1. After 10 years together I don't expect 7-times-in-one-day marathon any more.
2. He is working in a physically demanding job that he HATES
3. We have discussed the problem several times with the conclusion that the fact we only have sex once a month is because he is stressed/in pain and or tired.

I understand his point of view, I really do, and the fact that he took this job for us makes this whole subject very difficult for me to bring up with him but I am going out of my mind here!!!
Firstly, initiating sex has become wholly my responsibility and under the circumstances, fair enough, but I am continually rejected and when I last asked him if I should keep trying to initiate sex as he never seems interested, he said that I should but if he wasn't in the mood I should laugh it off understandingly.
OK, got the point but this is becoming increasingly hard to do.
I have found that the only successful attempts are either
1.. A quickie first thing in the morning, 5 minutes, Wham Bham thank you mam or
2.. An early hours-when-he-is-sleeping attack! (use you imagination)

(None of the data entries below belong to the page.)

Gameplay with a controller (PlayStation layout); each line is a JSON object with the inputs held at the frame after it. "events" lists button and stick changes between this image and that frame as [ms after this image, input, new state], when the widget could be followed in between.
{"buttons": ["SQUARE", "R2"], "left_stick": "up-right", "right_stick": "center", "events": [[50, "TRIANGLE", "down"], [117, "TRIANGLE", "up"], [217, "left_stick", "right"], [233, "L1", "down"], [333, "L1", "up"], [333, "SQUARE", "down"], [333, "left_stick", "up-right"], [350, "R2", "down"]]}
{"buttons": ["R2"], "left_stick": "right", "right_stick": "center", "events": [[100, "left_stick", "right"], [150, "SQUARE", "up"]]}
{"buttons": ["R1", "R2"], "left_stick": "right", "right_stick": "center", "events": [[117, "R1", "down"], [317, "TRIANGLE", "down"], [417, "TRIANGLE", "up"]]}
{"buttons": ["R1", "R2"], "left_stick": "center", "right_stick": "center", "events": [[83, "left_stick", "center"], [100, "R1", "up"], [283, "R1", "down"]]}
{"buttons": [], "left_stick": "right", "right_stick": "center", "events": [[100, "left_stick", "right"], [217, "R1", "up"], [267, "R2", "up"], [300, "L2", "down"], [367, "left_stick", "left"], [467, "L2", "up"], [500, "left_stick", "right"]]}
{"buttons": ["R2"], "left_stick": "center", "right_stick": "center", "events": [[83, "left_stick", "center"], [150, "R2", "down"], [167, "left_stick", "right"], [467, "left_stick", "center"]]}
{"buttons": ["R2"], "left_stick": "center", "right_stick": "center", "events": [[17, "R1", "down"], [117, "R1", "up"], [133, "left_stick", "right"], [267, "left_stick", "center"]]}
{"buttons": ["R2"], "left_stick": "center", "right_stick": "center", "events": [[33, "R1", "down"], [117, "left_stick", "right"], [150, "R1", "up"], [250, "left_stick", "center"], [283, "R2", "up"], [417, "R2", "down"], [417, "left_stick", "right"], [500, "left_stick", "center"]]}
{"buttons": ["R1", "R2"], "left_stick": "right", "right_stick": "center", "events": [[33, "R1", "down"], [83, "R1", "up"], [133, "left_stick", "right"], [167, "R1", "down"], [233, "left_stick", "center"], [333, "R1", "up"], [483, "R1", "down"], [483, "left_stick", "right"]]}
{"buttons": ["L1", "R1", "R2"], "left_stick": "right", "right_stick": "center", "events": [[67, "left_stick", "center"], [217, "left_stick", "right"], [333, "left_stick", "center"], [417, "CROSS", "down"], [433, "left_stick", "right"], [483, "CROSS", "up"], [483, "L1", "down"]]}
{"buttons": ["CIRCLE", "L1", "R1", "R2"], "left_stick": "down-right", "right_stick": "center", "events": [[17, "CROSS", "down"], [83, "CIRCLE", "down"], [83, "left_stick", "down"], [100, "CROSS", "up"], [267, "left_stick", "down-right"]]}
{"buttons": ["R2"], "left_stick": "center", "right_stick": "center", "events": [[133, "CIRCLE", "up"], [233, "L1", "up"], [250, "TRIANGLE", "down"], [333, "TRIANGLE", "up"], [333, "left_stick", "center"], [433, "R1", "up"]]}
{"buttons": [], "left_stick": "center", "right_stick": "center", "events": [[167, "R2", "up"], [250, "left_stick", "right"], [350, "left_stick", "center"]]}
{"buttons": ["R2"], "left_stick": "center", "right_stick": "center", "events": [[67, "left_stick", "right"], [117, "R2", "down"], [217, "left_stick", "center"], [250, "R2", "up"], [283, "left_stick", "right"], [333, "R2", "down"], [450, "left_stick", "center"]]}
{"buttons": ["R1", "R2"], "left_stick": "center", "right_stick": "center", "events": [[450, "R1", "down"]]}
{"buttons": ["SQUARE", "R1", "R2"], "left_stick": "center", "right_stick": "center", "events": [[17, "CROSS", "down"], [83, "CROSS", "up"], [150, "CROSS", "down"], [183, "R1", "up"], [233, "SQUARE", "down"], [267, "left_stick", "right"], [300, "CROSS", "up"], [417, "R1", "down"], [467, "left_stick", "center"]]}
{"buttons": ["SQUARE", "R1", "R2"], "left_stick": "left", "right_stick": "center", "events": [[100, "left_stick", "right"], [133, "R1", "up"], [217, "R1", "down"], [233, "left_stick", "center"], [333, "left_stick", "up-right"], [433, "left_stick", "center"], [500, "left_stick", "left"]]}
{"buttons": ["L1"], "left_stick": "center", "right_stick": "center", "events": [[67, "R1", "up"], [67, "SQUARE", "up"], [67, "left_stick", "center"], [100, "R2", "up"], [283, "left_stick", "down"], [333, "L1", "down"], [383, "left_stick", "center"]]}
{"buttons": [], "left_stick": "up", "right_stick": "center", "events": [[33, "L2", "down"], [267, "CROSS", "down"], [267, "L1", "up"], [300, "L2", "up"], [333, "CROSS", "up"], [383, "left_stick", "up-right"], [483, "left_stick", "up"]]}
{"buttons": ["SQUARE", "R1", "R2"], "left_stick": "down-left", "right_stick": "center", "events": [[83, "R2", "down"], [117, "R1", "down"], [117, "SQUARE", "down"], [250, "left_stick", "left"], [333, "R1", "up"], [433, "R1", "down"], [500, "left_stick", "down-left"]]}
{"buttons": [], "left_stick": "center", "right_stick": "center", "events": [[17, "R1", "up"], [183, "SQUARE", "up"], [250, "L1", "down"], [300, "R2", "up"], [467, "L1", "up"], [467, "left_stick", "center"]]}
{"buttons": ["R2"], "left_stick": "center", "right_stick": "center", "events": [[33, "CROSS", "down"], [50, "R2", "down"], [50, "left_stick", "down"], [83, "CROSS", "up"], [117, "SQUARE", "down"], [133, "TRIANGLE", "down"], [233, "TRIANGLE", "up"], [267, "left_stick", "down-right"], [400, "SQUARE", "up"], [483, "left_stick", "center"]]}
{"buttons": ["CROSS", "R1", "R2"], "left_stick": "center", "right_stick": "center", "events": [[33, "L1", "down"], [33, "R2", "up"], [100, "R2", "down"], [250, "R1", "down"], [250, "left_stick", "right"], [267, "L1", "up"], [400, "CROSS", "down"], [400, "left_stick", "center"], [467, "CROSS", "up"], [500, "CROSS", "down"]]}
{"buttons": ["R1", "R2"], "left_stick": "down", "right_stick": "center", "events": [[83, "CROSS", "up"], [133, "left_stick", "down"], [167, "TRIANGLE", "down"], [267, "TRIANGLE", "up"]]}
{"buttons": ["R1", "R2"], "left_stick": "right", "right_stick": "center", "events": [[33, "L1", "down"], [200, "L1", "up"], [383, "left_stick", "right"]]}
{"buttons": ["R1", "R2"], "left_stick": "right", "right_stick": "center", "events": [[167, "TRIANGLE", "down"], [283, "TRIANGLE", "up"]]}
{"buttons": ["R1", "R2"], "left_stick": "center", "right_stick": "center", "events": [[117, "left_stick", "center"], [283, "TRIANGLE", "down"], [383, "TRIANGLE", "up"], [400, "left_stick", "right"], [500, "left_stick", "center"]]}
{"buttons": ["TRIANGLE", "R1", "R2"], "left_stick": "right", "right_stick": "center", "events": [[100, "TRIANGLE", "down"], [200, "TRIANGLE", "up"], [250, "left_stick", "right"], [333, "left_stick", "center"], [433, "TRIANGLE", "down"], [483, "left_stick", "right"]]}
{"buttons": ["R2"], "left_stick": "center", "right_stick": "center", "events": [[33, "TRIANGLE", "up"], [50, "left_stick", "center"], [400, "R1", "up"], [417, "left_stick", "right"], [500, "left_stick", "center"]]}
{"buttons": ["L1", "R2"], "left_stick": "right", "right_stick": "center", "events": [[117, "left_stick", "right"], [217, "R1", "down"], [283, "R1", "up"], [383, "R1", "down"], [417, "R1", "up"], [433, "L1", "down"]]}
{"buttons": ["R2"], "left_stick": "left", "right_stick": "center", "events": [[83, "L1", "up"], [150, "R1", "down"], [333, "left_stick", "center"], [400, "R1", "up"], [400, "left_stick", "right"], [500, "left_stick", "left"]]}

Now we flirt during the day, he often expresses how much he desires me or tells me that I look very nice. Also we have a very rich fantasy life that we discuss with each other.
All good ingredients for healthy sexual relations, this I understand.
My problem is twofold..
1 I am finding it more and more difficult to handle the rejection and
2 When ever I manage to interest him/ engage him sexually he ALWAYS brings up our fantasies.

Now as a PART of a healthy sexual relationship talking about fantasies are normal but for me a sexual relationship comes in two parts...
1 Having sex
2 Making love.

We have sex once a month only because I keep trying until we are successful.
The really big problem is that no matter what I try, in the end we only have sex.

What can I do about this? I'm afraid that I'll lose the little sex I do have if I mention this particular point. I don't even know if I'm over reacting (something I often do) or if, once again, I am over thinking things.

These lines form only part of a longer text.